A mí, lo que me gustó de ella fue su comportamiento ante lo que al fin y al cabo no era más que la excentricidad de una caprichosa. Porque no fue solícita o empalagosa conmigo como suelen serlo las atendedoras profesionales de cualquier cosa con las señoras llenas de manías y de dinero a las que se proponen esquilmar. Yo no dejaba de ser una de ellas. Yo era eso y era también una excepción, una eventualidad, un pequeño acontecimiento reseñable dentro del ejercicio diario de su oficio. Y resulta que a la gente se la conoce bien por su reacción ante los acontecimientos extraordinarios: las dos muchachas hicieron muchos aspavientos espontáneos; ella, espontáneamente también, sin ningún fingimiento, no los hizo. Disfrutó del imprevisto como lo que era, una anécdota agradable. Pero no como las muchachas, previamente incrédulas, sino desde otra perspectiva: como si a ella sí que le cupiese en la cabeza que el destino pudiera depararle hechos excepcionales. Su naturalidad frente a la sorpresa era una sólida actitud mental, o eso me pareció a mí, de aceptación de cualquier disfrute que la vida quisiera ponerle por delante.

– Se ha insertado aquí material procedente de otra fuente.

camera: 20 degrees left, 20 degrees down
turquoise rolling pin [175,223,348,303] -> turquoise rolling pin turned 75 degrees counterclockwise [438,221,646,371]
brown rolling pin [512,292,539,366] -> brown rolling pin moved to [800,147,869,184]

También recuerdo que me gustó verla palpar la tela, cómo lo hizo, y que la hubiera estado sopesando en su mano como lo había hecho yo para comprarla, porque creo que en esos pocos segundos se entusiasmó íntimamente con la idea de manejarla a su antojo, que era el mío, que era el de la fotografía, que era el de un relieve de mármol que era el que decoró la tumba de alguien que murió hace dos mil quinientos años.